Two machines in the manufacturing industry each has operating life (in years) \(Y\) with a pdf given by
$$ f(y)=\left\{ \begin{matrix} \frac{1}{200}e^{-\frac{y}{200}}, & y \gt 0 \\ 0, & \text{otherwise} \end{matrix} \right. $$
The machines operate independently, but if one machine breaks down, the manufacturing process must be stopped.
Find the pdf of \(X\), the length of the time of the manufacturing process.
Solution
Since manufacturing stops when one machine fails, then \(X\) must be:
$$ X=min(Y_1,Y_2) $$
Where \(Y_1\) and \(Y_2\) are independent random variables with the given pdf defined above.
We know that,
$$ g_X\left(y\right)=n\left[1-F\left(y\right)\right]^{n-1}f\left(y\right),\ \ \ a \lt y \lt b, $$
Now,
$$ F\left(y\right)=\int_{0}^{y}{\frac{1}{200}e^{-\frac{t}{200}}dt=}-e^{-\frac{y}{200}}+1 $$
Thus,
$$ g_X\left(y\right)=2\left[1-\left(-e^{-\frac{y}{200}}+1\right)\right]^{n-1}.\frac{1}{200}e^{-\frac{y}{200}}=\frac{1}{100}e^{-\frac{y}{100}} $$
More precisely,
$$ g_X\left(y\right)= \left\{ \begin{matrix} \frac{1}{100}e^{-\frac{y}{100}}, & y \gt 0 \\ 0, & \text{otherwise} \end{matrix} \right. $$
Note that the mean life of each machine is 200 years, while manufacturing life is 100 years.
Question
A batch of 100 independent components are tested for durability, and their failure times (in hours) are recorded.

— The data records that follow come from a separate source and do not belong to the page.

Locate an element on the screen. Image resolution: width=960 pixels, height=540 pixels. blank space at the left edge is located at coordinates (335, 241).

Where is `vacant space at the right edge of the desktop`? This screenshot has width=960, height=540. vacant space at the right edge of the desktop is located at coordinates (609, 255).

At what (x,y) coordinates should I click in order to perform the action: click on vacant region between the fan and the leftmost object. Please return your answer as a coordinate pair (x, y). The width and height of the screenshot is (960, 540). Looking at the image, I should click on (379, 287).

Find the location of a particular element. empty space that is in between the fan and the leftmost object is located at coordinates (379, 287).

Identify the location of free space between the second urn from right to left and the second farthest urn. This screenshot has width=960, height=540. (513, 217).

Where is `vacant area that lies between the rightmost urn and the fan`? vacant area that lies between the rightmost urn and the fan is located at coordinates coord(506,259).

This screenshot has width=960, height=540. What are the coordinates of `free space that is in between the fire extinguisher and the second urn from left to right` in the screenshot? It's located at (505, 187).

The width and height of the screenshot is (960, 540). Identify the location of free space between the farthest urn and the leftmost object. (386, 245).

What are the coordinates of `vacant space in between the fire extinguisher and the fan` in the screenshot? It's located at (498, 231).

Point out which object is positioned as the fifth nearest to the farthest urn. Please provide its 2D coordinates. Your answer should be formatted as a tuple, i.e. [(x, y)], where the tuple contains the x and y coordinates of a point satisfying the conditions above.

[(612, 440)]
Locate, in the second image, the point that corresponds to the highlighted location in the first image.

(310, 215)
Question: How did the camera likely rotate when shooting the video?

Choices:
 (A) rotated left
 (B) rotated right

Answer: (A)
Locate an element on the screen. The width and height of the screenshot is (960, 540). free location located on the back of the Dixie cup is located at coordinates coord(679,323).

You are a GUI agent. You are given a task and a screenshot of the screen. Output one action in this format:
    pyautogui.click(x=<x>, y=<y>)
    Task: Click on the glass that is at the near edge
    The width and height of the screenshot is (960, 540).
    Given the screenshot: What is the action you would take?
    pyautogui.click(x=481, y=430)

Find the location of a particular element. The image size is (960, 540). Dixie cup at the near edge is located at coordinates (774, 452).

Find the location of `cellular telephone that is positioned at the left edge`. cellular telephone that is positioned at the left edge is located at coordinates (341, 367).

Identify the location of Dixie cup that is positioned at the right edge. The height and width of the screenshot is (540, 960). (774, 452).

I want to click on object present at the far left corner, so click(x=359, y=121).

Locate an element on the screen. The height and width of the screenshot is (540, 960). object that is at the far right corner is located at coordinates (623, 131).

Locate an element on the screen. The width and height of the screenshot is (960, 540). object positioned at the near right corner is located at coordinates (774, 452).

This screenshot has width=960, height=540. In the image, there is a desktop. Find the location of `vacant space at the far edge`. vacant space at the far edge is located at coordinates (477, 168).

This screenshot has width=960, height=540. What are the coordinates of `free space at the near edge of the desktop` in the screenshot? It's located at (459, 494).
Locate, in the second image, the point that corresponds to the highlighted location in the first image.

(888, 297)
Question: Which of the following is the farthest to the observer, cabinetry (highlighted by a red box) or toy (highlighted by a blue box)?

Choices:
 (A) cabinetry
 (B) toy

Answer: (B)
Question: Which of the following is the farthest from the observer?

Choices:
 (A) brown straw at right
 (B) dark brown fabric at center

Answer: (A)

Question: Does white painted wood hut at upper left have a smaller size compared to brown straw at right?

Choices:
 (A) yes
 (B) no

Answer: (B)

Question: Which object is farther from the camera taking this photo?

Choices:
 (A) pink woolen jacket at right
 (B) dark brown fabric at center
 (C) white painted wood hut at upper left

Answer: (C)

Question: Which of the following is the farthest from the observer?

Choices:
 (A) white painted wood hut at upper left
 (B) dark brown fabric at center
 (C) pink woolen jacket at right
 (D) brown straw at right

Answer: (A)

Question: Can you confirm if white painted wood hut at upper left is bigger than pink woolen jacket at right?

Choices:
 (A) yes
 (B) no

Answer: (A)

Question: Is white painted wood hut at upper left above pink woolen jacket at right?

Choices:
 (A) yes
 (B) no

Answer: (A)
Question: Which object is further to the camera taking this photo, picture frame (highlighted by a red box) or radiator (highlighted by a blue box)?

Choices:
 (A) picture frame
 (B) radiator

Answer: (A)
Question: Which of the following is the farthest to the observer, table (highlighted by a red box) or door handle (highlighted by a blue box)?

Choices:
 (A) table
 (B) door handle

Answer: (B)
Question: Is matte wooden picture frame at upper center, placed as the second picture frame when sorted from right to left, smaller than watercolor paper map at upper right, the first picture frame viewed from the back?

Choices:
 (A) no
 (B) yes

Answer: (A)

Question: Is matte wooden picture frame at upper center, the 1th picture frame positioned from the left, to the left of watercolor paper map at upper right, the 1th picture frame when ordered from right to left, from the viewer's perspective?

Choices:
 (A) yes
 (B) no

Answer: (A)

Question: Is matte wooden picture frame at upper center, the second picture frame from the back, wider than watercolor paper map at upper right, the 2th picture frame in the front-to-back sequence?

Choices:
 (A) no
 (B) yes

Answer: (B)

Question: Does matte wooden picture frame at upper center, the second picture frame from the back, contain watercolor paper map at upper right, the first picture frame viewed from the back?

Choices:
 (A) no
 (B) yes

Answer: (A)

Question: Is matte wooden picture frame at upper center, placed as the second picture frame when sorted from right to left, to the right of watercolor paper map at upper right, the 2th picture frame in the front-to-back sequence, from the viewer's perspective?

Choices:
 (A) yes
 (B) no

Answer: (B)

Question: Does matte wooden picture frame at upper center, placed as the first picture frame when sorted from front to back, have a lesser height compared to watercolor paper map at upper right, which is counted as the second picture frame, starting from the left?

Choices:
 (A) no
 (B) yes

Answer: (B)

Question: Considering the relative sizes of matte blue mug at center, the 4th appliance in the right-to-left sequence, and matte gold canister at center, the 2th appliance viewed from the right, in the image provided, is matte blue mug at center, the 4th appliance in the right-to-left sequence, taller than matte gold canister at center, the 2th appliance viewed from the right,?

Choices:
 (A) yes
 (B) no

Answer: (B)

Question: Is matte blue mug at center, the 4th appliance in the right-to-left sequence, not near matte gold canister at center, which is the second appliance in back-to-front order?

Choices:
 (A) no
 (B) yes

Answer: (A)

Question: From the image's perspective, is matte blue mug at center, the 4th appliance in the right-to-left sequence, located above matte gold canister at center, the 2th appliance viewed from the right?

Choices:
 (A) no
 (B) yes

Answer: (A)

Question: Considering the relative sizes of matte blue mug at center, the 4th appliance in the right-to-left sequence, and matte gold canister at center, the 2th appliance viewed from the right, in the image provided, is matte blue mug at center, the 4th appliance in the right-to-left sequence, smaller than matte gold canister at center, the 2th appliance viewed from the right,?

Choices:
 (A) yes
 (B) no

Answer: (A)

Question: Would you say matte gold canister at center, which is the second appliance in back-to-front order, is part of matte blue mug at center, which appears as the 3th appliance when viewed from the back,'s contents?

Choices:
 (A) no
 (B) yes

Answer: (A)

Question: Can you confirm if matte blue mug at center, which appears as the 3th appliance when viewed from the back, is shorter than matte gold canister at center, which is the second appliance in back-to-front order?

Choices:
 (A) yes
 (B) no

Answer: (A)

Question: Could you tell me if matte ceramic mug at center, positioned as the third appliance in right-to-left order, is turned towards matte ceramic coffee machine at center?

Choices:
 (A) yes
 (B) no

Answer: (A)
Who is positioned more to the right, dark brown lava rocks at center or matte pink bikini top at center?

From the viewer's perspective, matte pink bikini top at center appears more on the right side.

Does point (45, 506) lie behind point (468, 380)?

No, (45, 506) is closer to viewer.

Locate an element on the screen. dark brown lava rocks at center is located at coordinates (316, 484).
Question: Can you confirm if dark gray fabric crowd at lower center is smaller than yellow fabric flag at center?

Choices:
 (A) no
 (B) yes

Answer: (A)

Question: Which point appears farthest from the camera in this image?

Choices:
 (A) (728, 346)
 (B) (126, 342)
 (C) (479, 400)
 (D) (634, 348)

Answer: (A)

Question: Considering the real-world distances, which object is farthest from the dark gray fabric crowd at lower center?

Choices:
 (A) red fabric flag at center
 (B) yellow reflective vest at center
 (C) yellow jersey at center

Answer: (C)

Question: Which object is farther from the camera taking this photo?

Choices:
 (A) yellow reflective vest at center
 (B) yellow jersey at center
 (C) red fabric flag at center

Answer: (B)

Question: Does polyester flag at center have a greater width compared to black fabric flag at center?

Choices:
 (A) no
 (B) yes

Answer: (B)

Assume the failure times are uniformly distributed between 0 to 1000 hours. Determine the probability distribution function of the failure time of the component that fails first (the 1st order statistic).
- U(0, 10)
- U(0, 100)
- U(0, 1000)
- Exp(0.1)
- Exp(0.01)
Solution
The correct answer is D.
The first order statistic in a sample of uniformly distributed independent random variables represents the minimum value. For a uniform distribution \(U(a, b)\), the probability density function of the first order statistic \(Y_{\left(1\right)}\) (the minimum) can be found using the following formula:
$$ f_{Y_{\left(1\right)}}\left(y\right)=n\cdot \left[F_Y\left(y\right)\right]^{n-1}\cdot f_Y\left(y\right) $$
Where:
- \(n\) is the sample size,
- \(F_Y\left(y\right)\) is the cumulative distribution function of \(Y\),
- \(f_Y\left(y\right)\) is the probability density function of \(Y\).
Given that the components’ failure times are uniformly distributed between 0 to 1000 hours, each component has a failure time distribution \(U(0,1000)\), with a density function:
$$ f_Y\left(y\right)=\frac{1}{1000-0}=\frac{1}{1000} $$
And a cumulative distribution function:
$$ F_Y\left(y\right)=\frac{\left(y-0\right)}{1000-0}=\frac{y}{1000} $$
Substitute these into the formula for \(f_{Y_{\left(1\right)}}\left(y\right)\):
$$ f_{Y_{\left(1\right)}}\left(y\right)=100\cdot \left[\frac{y}{1000}\right]^{99}\cdot \frac{1}{1000} $$
Since the failure time is continuous and \(y\) can take any value from 0 to 1000, the resulting distribution is not uniform but rather an exponential distribution due to the nature of the order statistics of a uniform distribution. The rate parameter \(\lambda\) of the exponential distribution can be found as \(\lambda=\frac{n}{b-a}\)
Hence, the failure time of the component that fails first follows an exponential distribution with \(\lambda = \frac{100}{1000} = 0.1\).
This solution takes into account the properties of the uniform distribution and the characteristics of order statistics to derive the distribution of the minimum value in a sample. It demonstrates how the distribution of the first order statistic from a uniform distribution transitions to an exponential distribution.
Learning Outcome
Topic 3. f: Multivariate random Variables-Determine the distribution of order statistics from a set of independent random variables.